Someone responded to a post of mine, which was critical of evolution. I grew up mindlessly accepting the secular gospel, that evolution is just a given, a scientific fact and did not give it another thought. The writer/respondent wondered if instead of “evolving”, we were really “devolving”. In some ways man has, in some sense, become better. But in so many ways, the things that are truly important, we have become more depraved, more alienated, more fixated on the true object of our affection, that being “me, myself and I”.
Obviously evolution is a rather pitiful attempt to deny God and to create some kind of phoney paradigm where, given enough time over “millions and millions of years”, that somehow, completely by chance, an incredibly sophisticated environment, would create incredibly sophisticated beings, all by complete chance. (Unless of course you believe the outside of the evolution fringe which tries to convince us aliens came here and started the human race, if not the entire ecosphere. That of course begs the question how aliens came about, but the evolution fringe element really doesn’t go that far, and frankly doesn’t seem to think that deeply.) Most real scientists today are rejecting Darwinian evolution and are growing in their perception of a design of the universe that is more and more incredibly complicated. The idea that says that this happened all by accident is becoming more and more discredited.
I am certainly not anti-intellectual, but those who pose as “intellectuals”, seem to more and more be anti-intellectual. There seems to be this element that thinks that education is more of an indoctrination, a learning of essential facts in order to continue to maintain the status quo, instead of what true science is, which is to continue to question, There is not supposed to be a science orthodoxy, a faith system that dictates that these are “facts” and not to be disputed. But there certainly is a scientism faith system. At least a deistic system (like Christianity)provides for some kind of tangible reality of creation. But the evolution, fringe element, moves even more to the fantastic, when it’s high priest, if not Pope, Stephen Hawking decides ex cathedra, that obviously there has always been gravity and that is what continues to pull the universe together and kicks off the whole “Big Bang”. I’m not opposed to the “Big Bang”, if God chose to use that as His method of kicking off the universe great! What better way than in an incredible flash of light that rocketed out from a tiny bit of mass. But to say that it was somehow always present and self- perpetuating is a faith system that demands a great deal more faith than God the Father of our Lord Jesus, the God of Abraham, Isaac and Jacob.
God created us to be perfect, we, represented by Adam, decided, that what He did wasn’t good enough, we wanted more and basically Adam waved God off and said, no it’s all about me and what I want. That is the break in our relationship with God. From there sin did and continues to break us down, drive us further from Him, because more and more it’s all about us. So yes, we are “devolvoing” in the sense that we are moving farther away from God and making ourselves an idol. The farther we are from the Father, the more it’s about us, the more debased we become and yes, more like a “survival of the fittest” versus the love for the Father being projected on all those around us and from us to everyone else.

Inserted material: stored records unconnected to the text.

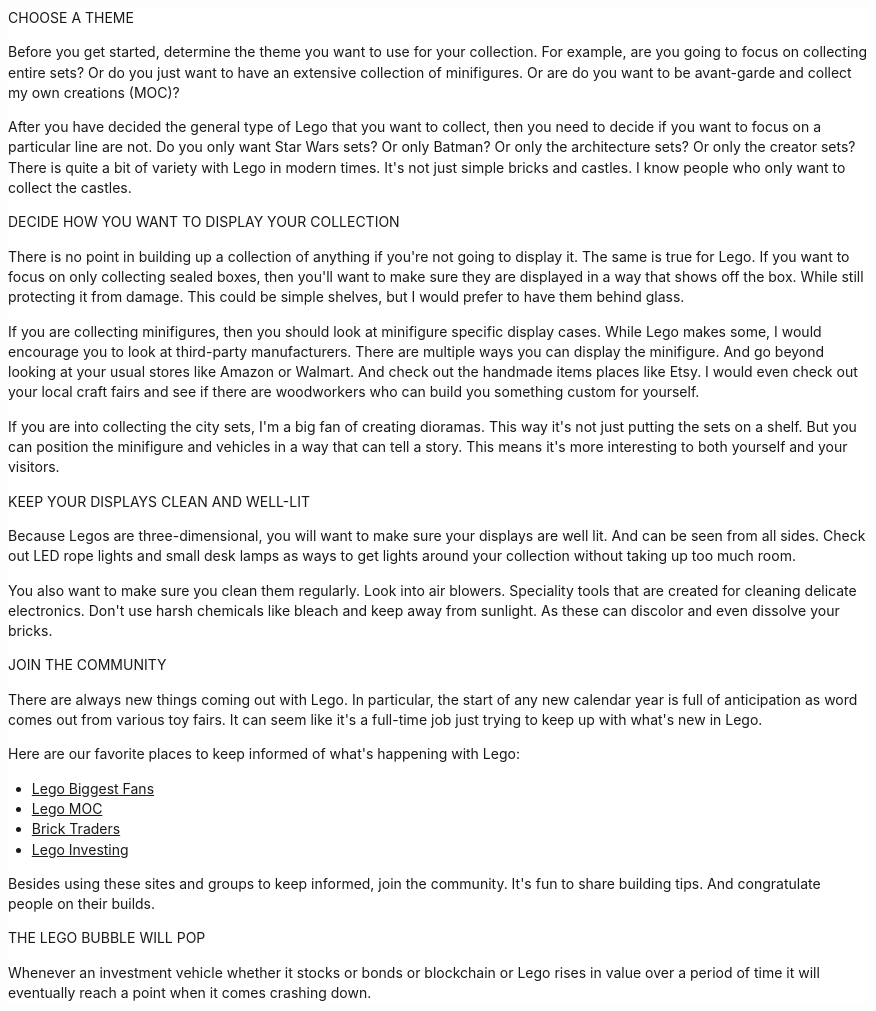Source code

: CHOOSE A THEME

Before you get started, determine the theme you want to use for your collection. For example, are you going to focus on collecting entire sets? Or do you just want to have an extensive collection of minifigures. Or are do you want to be avant-garde and collect my own creations (MOC)?

After you have decided the general type of Lego that you want to collect, then you need to decide if you want to focus on a particular line are not. Do you only want Star Wars sets? Or only Batman? Or only the architecture sets? Or only the creator sets? There is quite a bit of variety with Lego in modern times. It's not just simple bricks and castles. I know people who only want to collect the castles.

DECIDE HOW YOU WANT TO DISPLAY YOUR COLLECTION

There is no point in building up a collection of anything if you're not going to display it. The same is true for Lego. If you want to focus on only collecting sealed boxes, then you'll want to make sure they are displayed in a way that shows off the box. While still protecting it from damage. This could be simple shelves, but I would prefer to have them behind glass.

If you are collecting minifigures, then you should look at minifigure specific display cases. While Lego makes some, I would encourage you to look at third-party manufacturers. There are multiple ways you can display the minifigure. And go beyond looking at your usual stores like Amazon or Walmart. And check out the handmade items places like Etsy. I would even check out your local craft fairs and see if there are woodworkers who can build you something custom for yourself.

If you are into collecting the city sets, I'm a big fan of creating dioramas. This way it's not just putting the sets on a shelf. But you can position the minifigure and vehicles in a way that can tell a story. This means it's more interesting to both yourself and your visitors.

KEEP YOUR DISPLAYS CLEAN AND WELL-LIT

Because Legos are three-dimensional, you will want to make sure your displays are well lit. And can be seen from all sides. Check out LED rope lights and small desk lamps as ways to get lights around your collection without taking up too much room.

You also want to make sure you clean them regularly. Look into air blowers. Speciality tools that are created for cleaning delicate electronics. Don't use harsh chemicals like bleach and keep away from sunlight. As these can discolor and even dissolve your bricks.

JOIN THE COMMUNITY

There are always new things coming out with Lego. In particular, the start of any new calendar year is full of anticipation as word comes out from various toy fairs. It can seem like it's a full-time job just trying to keep up with what's new in Lego.

Here are our favorite places to keep informed of what's happening with Lego:

* <a href="https://www.facebook.com/groups/522614731186415/">Lego Biggest Fans</a>
* <a href="https://www.facebook.com/groups/939643066119309">Lego MOC</a>
* <a href="https://www.facebook.com/groups/bricktraders">Brick Traders</a>
* <a href="https://www.facebook.com/groups/legoinvesting">Lego Investing</a>

Besides using these sites and groups to keep informed, join the community. It's fun to share building tips. And congratulate people on their builds.

THE LEGO BUBBLE WILL POP

Whenever an investment vehicle whether it stocks or bonds or blockchain or Lego rises in value over a period of time it will eventually reach a point when it comes crashing down.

The whole evolution argument is about us justifying that it’s about us and that God doesn’t matter. We find out who does, because the farther we are away from Him, the more debased, sinful we become the less human and compassionate and more about me. We can either realize how far we’ve fallen and strive for reality of Jesus. Or we can keep tanking and wonder why things have become more evil.
Our God is very much a living God, to quote the Newsboys “God’s not dead He’s surely alive, He’s living on the inside, roaring like a lion”. He roars to give us the integrity, courage, strength to live a life that truly worships and strives to serve a completely holy, perfect, sanctified God. He made all creation so that we could live as very complicated beings in an environment that supports us. We continue the intellectual challenge of understanding His creation and also Him, in order that we might grow to be more like Him, and not to be about what it is that I want, what I decide is important. When we grow towards God the Father, Son and Holy Spirit we don’t “evolve”, but we become more like Christ. That’s our true goal, we’re not going to evolve that way, it’s going to be about having the faith that God gives us to trust what the Holy Spirit is doing in us and to proceed out into the world in God’s will, not ours.